Os investigadores destacaram no relatório que análises periciais e de auditoria da PF e da CGU “confirmam integralmente” os fatos narrados pelos ex-sócios “no que tange ao efetivo interesse dos empresários em se aproveitar financeiramente da área, retirando maior quantidade de minério, em desacordo com o previsto no PRAD, dentre outras condutas ilícitas, as quais restaram reiteradamente praticadas, até o presente ano de 2025”.
O esquema, segundo a PF, teria contado com o apoio de dois servidores da ANM: Leandro Cesar Ferreira de Carvalho, que era gerente regional da ANM em Minas Gerais, e o superintendente substituto de segurança de barragens de mineração Claudinei Oliveira Cruz. Funcionários de carreira, eles foram exonerados dos respectivos cargos em primeiro de abril, sob a suspeita de “peculato, corrupção e/ou advocacia administrativa”. A ANM é uma autarquia vinculada ao Ministério de Minas e Energia, comandado desde janeiro de 2023 por Alexandre Silveira, mineiro e próximo de Kallas.
A empresa de Kallas também teria deixado de arrecadar cerca de R$ 11 milhões em Compensação Financeira pela Exploração Mineral (CFEM). O caso é descrito no relatório pela PF como uma “distopia ambiental”.
Kallas diz que investigação é ‘completamente descabida’

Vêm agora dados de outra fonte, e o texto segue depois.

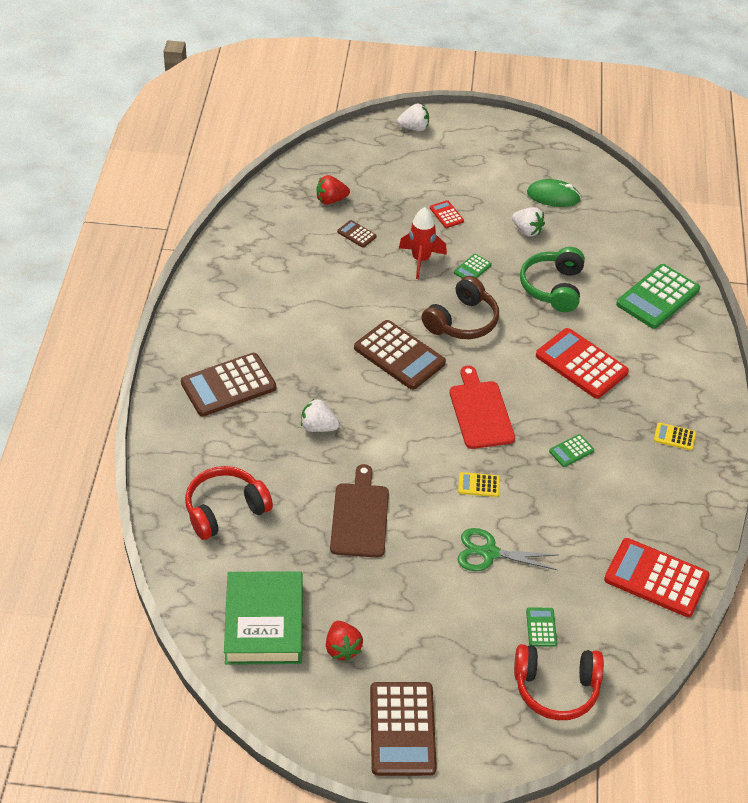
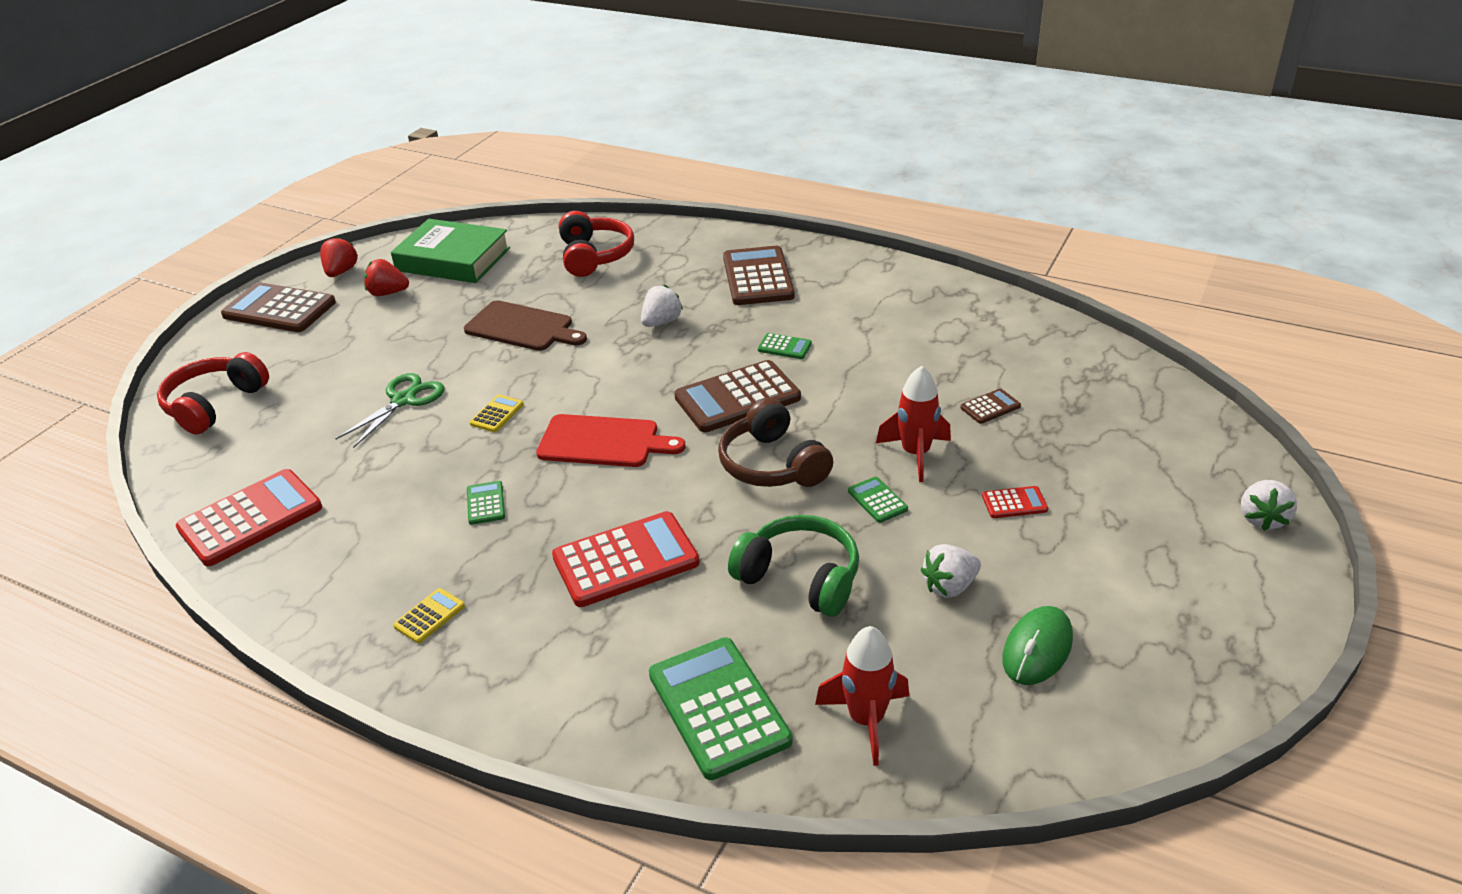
camera: 115 degrees right, 10 degrees down
red strawberry [317,175,350,205] -> red strawberry moved to [320,236,358,277]
green calculator [526,607,557,647] -> green calculator moved to [758,333,812,359]
none -> red rocket [815,626,909,766]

Em nota, Lucas Kallas disse que sua inclusão no inquérito “é completamente descabida”. Ele ressaltou que a operação “tem como principais fundamentos fatos relacionados aos anos de 2023-2025”, oito anos após ter encerrado sua relação com o Grupo empresarial Green Metals/Empabra. “O empresário foi sócio-investidor da Green Metals entre 2012 e maio de 2018, sendo que a Green Metals somente adquiriu a Empabra em 2016. Kallas nunca ocupou cargo na gestão da Empabra. Até a saída de Kallas, em maio de 2018, as atividades eram regulares e com as autorizações vigentes, conforme fiscalizações realizadas pelo MPMG e pelas secretarias municipal e estadual”, defendeu.
À frente da direção da Empabra desde 2022, Luis Fernando Francischini afirmou que a empresa realizou “apenas obras de segurança e estabilidade da mina Granja Corumi, conforme determinação da ANM, com aprovação do órgão ambiental estadual, a Fundação Estadual do Meio Ambiente (FEAM)”. De acordo com o empresário, as manutenções e intervenções na mina foram autorizadas pelo poder público e contaram com fiscalizações recorrentes. “O mencionado inquérito está em segredo de Justiça, o que nos impede de ter conhecimento do todo e poder comentar seu conteúdo.”
A ANM publicou uma nota informando que está “colaborando com as autoridades” e “cumprindo todas as determinações judiciais” e destacou que “por se tratar de um processo que corre em segredo de justiça, não pode fornecer detalhes específicos sobre a investigação”.